In C++ it's std::numeric_limits<double>::epsilon().

在 C++ 中，它是std::numeric_limits<double>::epsilon().

It should be in "float.h". That is portable, it's part of the C and C++ standards (albeit deprecated in C++ - use <cfloat>or sbi's answer for "guaranteed" forward compatibility).

它应该在“float.h”中。这是可移植的，它是 C 和 C++ 标准的一部分（尽管在 C++ 中已弃用 - 使用<cfloat>或 sbi 对“保证”向前兼容性的回答）。

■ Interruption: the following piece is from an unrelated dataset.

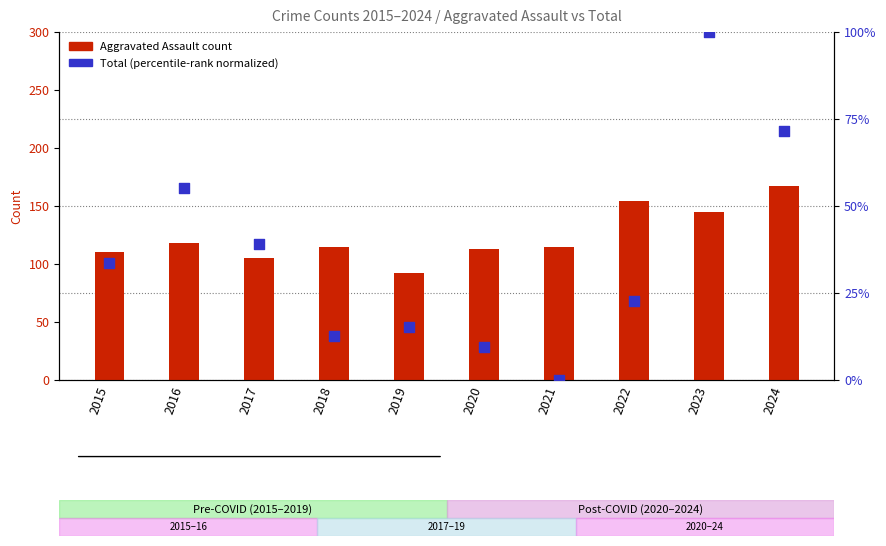

Which series has the largest total across all categories?

Aggravated Assault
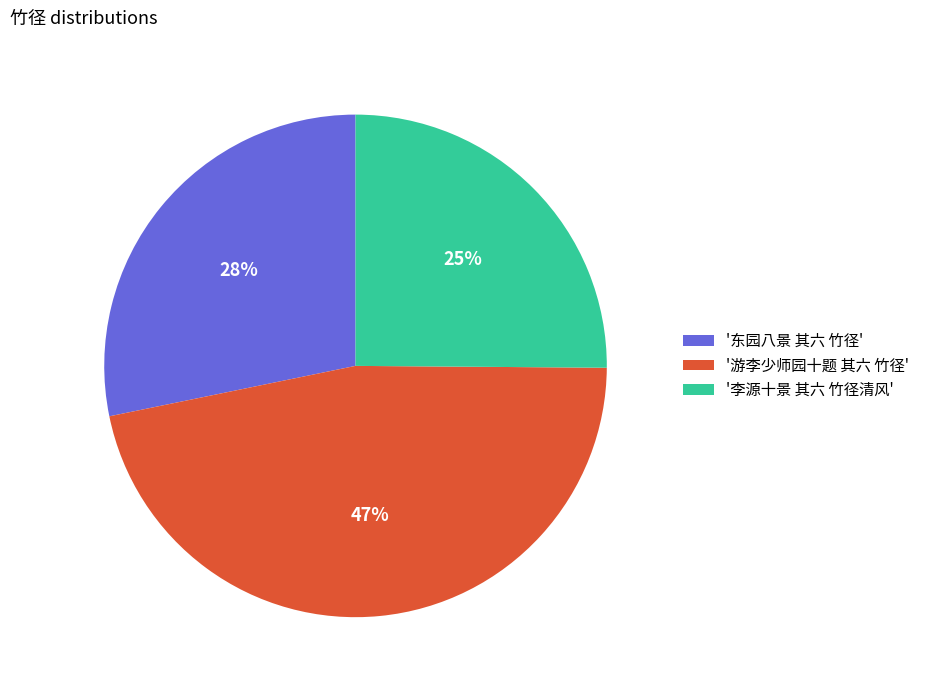

Is it true that '东园八景 其六 竹径' is 41% of the pie?

False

If you don't have it, then since your doubles are IEEE 64-bit, you can just steal the value from someone else's float.h. Here's the first one I found:

如果您没有它，那么由于您的双打是 IEEE 64 位，您可以从其他人的 float.h 中窃取值。这是我找到的第一个：

http://opensource.apple.com/source/gcc/gcc-937.2/float.h

http://opensource.apple.com/source/gcc/gcc-937.2/float.h

#define DBL_EPSILON 2.2204460492503131e-16

#define DBL_EPSILON 2.2204460492503131e-16

The value looks about right to me, but if you want to be sure on your compiler, you could check that (1.0 + DBL_EPSILON) != 1.0 && (1.0 + DBL_EPSILON/2) == 1.0

这个值对我来说看起来很合适，但是如果你想确定你的编译器，你可以检查一下 (1.0 + DBL_EPSILON) != 1.0 && (1.0 + DBL_EPSILON/2) == 1.0

Edit: I'm not quite sure what you mean by "programmatically". It's a standard constant, you aren't supposed to calculate it, it's a property of the implementation given to you in a header file. But I guess you could do something like this. Again, assuming IEEE representation or something like it, so that DBL_EPSILON is bound to be whatever power of 0.5 represents a 1 in the last bit of precision of the representation of 1.0:

编辑：我不太确定你所说的“以编程方式”是什么意思。它是一个标准常量，您不应该计算它，它是头文件中提供给您的实现的属性。但我想你可以做这样的事情。同样，假设 IEEE 表示或类似的东西，因此 DBL_EPSILON 必然是 0.5 的任何幂表示 1.0 表示的最后一位精度中的 1：

double getDblEpsilon(void) {
    double d = 1;
    while (1.0 + d/2 != 1.0) {
        d = d/2;
    }
    return d;
}

Beware that depending on compiler settings, intermediate results might have higher precision than double, in which case you'd get a smaller result for dthan DBL_EPSILON. Check your compiler manual, or find a way to force the value of 1.0 + d/2to be stored and reloaded to an actual doubleobject before you compare it to 1.0. Very roughly speaking, on PCs it depends on whether your compiler uses the x86 FPU instructions (higher precision), or newer x64 floating point ops (double precision).

请注意，根据编译器设置，中间结果可能具有比 更高的精度double，在这种情况下，您会得到d比更小的结果DBL_EPSILON。检查你的编译器手册，或找到一种方法来强制的价值1.0 + d/2存储和重新加载到一个实际的double，你把它比之前的对象1.0。粗略地说，在 PC 上，这取决于您的编译器是使用 x86 FPU 指令（更高精度）还是更新的 x64 浮点运算（双精度）。